Le concessioni demaniali per gli stabilimenti balneari sono scadute il 31 dicembre 2023 e una sentenza del Consiglio di Stato ha disposto lo stop alle deroghe.

Le amministrazioni devono disapplicare tutte le eventuali deroghe al 31 dicembre 2024 e dare subito corso alla procedura di gara per assegnare le concessioni.

La questione delle concessioni balneari, ormai, si trascina da diversi anni. Cosa accade ora?

Stop alle deroghe delle concessioni balneari dal Consiglio di Stato

Soprattutto nel nostro Paese, la questione delle concessioni demaniali balneari va avanti da anni. Le spiagge pubbliche, in Italia, sono assegnate da diversi anni agli stessi gestori, spesso, pagando quasi modiche somme e traendo enormi profitti.

Si sa che per legge le spiagge sono una risorsa pubblica e anche scarsa, come affermato dal Consiglio di Stato.

La loro gestione, di conseguenza, dovrebbe essere assegnata con dei bandi di gara, in modo tale da consentire che ci sia reale e libera concorrenza nella fornitura dei servizi. Almeno, così dovrebbe essere, ma di fatto ciò non avviene.

La sentenza n. 03940/2024 del Consiglio di Stato riguarda proprio un ricorso del 2023 di un proprietario di uno stabilimento balneare.

I giudici dispongono di dare immediatamente corso alla procedura di gara per assegnare la concessione in un contesto concorrenziale.

Quindi, i comuni sono obbligati a disapplicare le deroghe ed è stata confermata la scadenza delle concessioni al 31 dicembre 2023. Tutte le proroghe successive sono considerate illegittime.

Con questa nuova sentenza, il Consiglio di Stato ha ribadito lo stop alla nuova proroga delle concessioni al 31 dicembre 2024, stabilita dal Governo con il decreto Milleproroghe e già applicata da molti Comuni d’Italia.

Mappatura e scarsità delle spiagge

Il Governo è stato smentito anche sulla scarsità delle spiagge. In base ad una mappatura dello scorso autunno preparata dall’esecutivo, risultava che il 33% delle coste sia in concessione. Ciò doveva dimostrare che non ci fosse alcuna necessità di mettere a bando le concessioni per tutelare il principio di concorrenza.

Ricordiamo che il principio della libera e trasparente concorrenza per le concessioni balneari era stato richiesto dall’Europa con la direttiva Bolkestein.

Tuttavia, nella mappatura sono state incluse anche le coste rocciose e le zone non balneabili che non possono andare in concessione.
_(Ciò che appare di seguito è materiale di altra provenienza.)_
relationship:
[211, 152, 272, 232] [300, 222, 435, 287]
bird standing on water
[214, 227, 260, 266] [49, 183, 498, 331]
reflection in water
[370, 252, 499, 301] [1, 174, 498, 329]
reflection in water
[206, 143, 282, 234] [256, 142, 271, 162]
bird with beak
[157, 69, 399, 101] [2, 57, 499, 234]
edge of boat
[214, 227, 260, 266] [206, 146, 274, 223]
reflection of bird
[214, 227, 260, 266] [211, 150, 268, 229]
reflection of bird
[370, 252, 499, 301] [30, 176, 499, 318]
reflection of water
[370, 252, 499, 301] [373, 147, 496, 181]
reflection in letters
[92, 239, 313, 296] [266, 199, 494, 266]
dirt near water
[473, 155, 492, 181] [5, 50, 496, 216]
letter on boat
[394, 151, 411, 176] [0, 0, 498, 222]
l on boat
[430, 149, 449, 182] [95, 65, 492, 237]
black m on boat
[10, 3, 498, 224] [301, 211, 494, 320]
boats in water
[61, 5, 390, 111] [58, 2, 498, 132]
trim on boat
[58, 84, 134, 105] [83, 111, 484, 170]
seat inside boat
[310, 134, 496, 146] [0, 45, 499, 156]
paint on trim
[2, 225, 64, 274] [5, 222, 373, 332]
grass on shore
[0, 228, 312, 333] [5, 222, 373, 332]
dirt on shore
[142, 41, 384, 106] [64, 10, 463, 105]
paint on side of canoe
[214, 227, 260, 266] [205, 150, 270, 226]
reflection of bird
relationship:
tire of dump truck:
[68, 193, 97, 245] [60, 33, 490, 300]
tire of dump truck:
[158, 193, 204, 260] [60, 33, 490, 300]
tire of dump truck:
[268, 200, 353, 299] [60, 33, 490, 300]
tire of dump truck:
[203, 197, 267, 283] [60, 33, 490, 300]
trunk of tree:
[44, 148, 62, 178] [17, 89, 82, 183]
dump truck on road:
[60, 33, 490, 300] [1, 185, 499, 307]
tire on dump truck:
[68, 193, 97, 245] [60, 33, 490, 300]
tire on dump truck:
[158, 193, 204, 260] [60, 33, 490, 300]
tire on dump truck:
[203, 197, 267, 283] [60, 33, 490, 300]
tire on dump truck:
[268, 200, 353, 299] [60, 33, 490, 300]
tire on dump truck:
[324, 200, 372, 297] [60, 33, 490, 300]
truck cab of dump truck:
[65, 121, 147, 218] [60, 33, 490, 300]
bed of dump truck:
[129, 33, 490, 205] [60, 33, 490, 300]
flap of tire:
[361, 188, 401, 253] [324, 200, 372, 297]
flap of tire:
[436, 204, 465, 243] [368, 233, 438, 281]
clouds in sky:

Il Consiglio di Stato, richiamandosi alla sentenza della Corte di Giustizia europea del 20 aprile 2023, oltre che all’intera giurisprudenza europea precedente, ordina l’assegnazione della concessione in un contesto realmente concorrenziale.

Inoltre, riferendosi alle proroghe, la disciplina del 2018 è disapplicabile anche dalle stesse pubbliche amministrazioni e non solo dai giudici nazionali, in quanto contraria ai principi del diritto unionale.

Cosa accade ora?

Quella delle concessioni balneari è una questione molto complessa che, da ormai diversi anni, nessun Governo è riuscito a risolvere. I proprietari degli stabilimenti balneari, così, di anno in anno hanno continuato a trarre profitti dai tratti di spiaggia su cui operano in virtù di concessioni che vengono rinnovati in modalità automatica da decenni.

In molti casi, parliamo di stabilimenti che si tramandano da generazioni. Un modus operandi che va contro la direttiva Bolkestein del 2006, la quale impone all’Italia di indire bandi di gara per le concessioni e aprire il mercato alla libera e trasparente concorrenza.

I Governi di vario orientamento che si sono succeduti nel corso degli anni hanno via via rimandato, sempre in vie più straordinarie, la scadenza di queste concessioni. L’ultima proroga è stata quella voluta dal Governo a guida Meloni. Nella Legge di Bilancio approvata nel dicembre 2022 aveva prorogato le concessioni fino alla fine del 2024.

La decisione dello stop alla deroga ha già sollevato la preoccupazione della categoria dei balneari, considerando l’avvicinamento della stagione estiva.